Like the waters of the mikveh, the fires of the oven fuse a painted surface with the molded clay body. Green observes that traditionally, shaping the form of a clay work was a male work, while the decoration of its surface was a female work. “Is the cooking process some kind of strange medium? Is it a trans environment, where the masculine construction of a form and the feminine decoration of the surface become somehow liquid, unified or complicated? asked the artist.
While her work inherently challenges these traditional gender roles in craftsmanship, Green also delves into the assumed femininity of dense ornament painting. Much of this ornament itself refers to the process of transition: the alchemical mandala, the genderless mushroom, the superimposed figures in different stages of being.
The malleability of clay makes it a perfect material for studying bodies in states of change. It was only in the last year that Green delved into creating human forms, marking a transition for the artist herself. In Fountain Eye, Thick and Fruitful Vine Knot (2022), she features three figures participating in the ritual of the mikvah, their rough skin and raw edges providing a contrast to the tight precision of the tiles of the mikvah. These participants are shown at several transitional stages, including sprouting from a mushroom mound.

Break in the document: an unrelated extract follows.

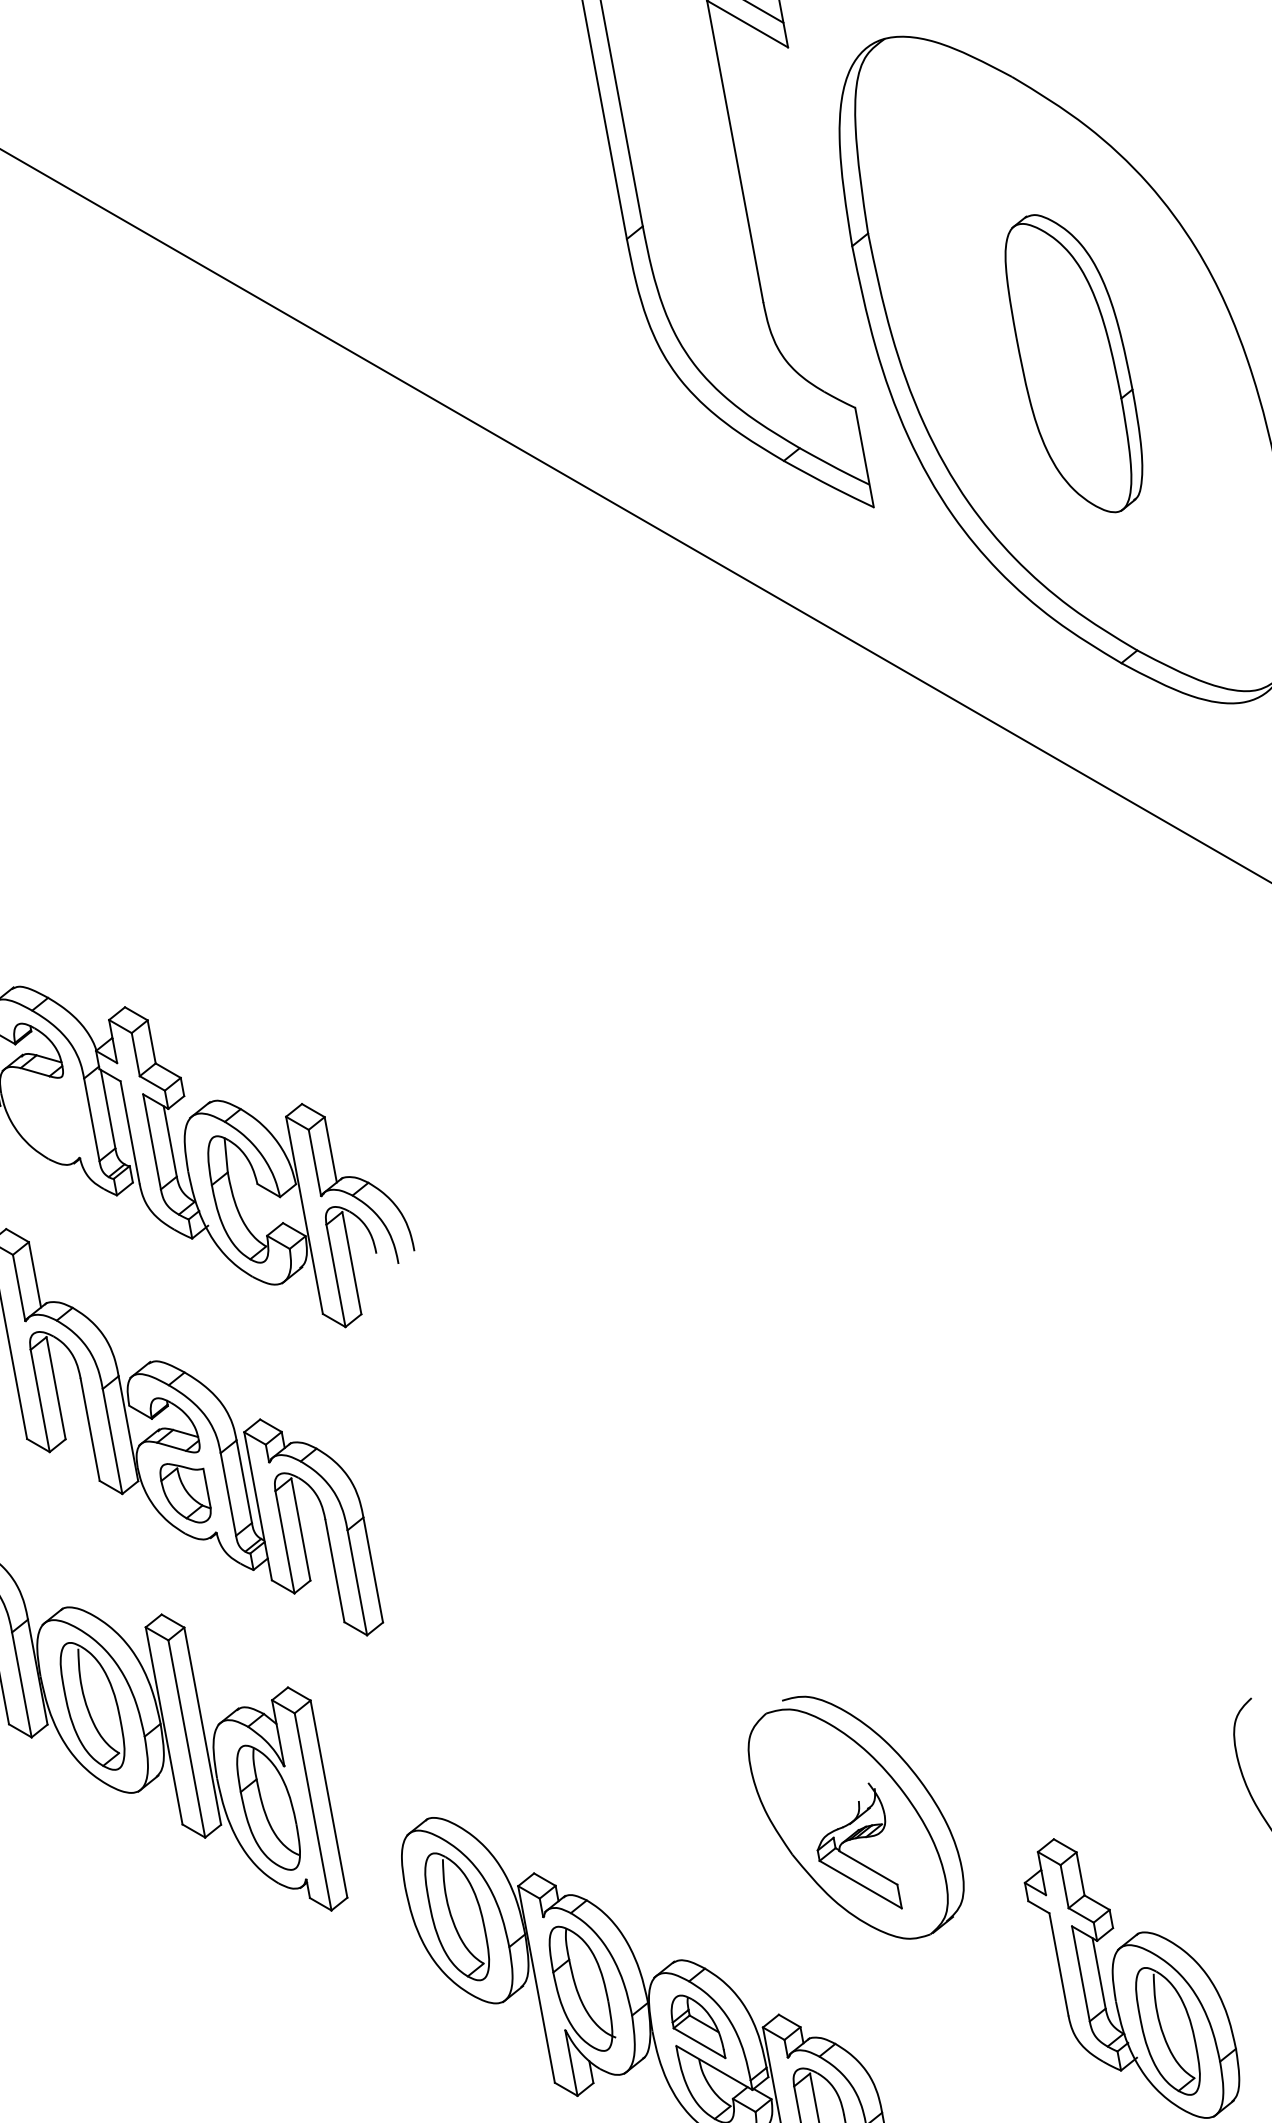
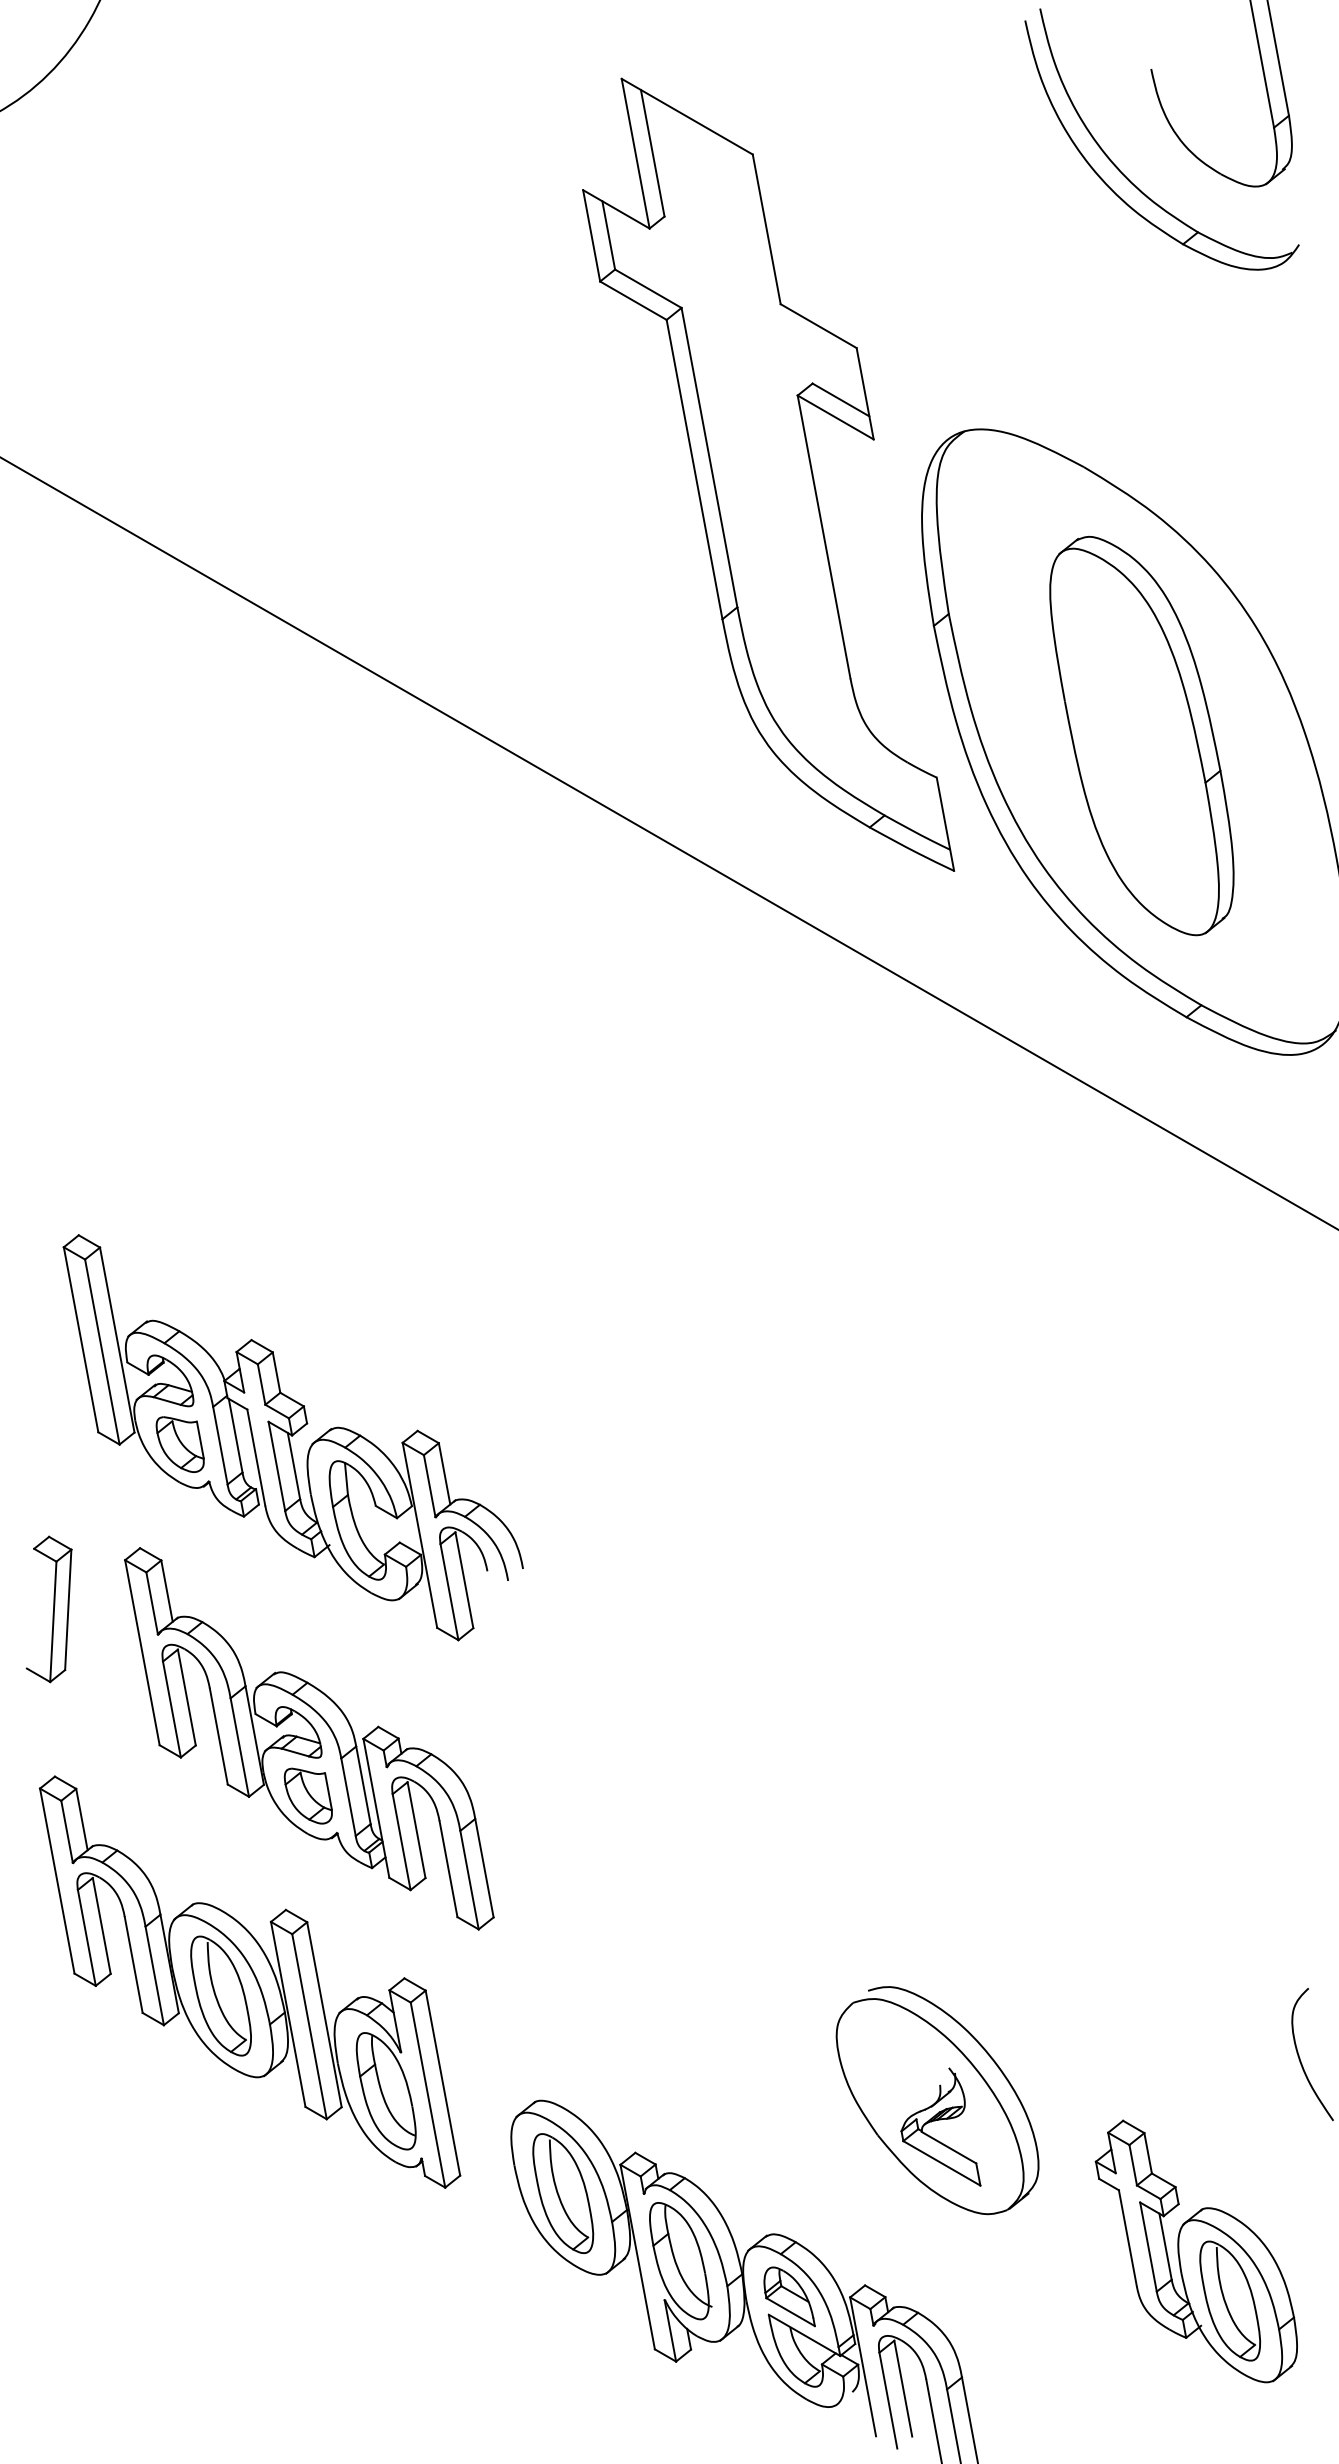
part: (1073, 364) -> (1141, 736), size x1.43
part: (48, 1118) -> (179, 1444), added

For Green, the link between the mikveh and homosexuality is clear. “Beneath the surface of the water is liminal space,” she says quietly in voiceover for the video project Blessing for fermentation (2017), as a figure enters a turquoise, flickering pool. “Matter transforms here, and as queers, we know this in-between place. We are liminal people,” she continues.
Talk to HyperallergicGreen adds that she views the act of washing as a “queer transformation ritual that could be considered trans in and of itself.”
But not all Jews share this perspective. Many mikvahs are not welcoming to trans and non-binary Jews. The mikvahs are not always a liberating space for cis women either: a monthly visit to the mikvah can be an obligation for Orthodox women to be considered clean by the men of their community. The notion of a mikveh that affirms the beauty of all bodies and all transitions on their own terms is in many ways a more recent phenomenon. As we continue to explore this possibility, the questions and comments embedded in Green’s work help point the way.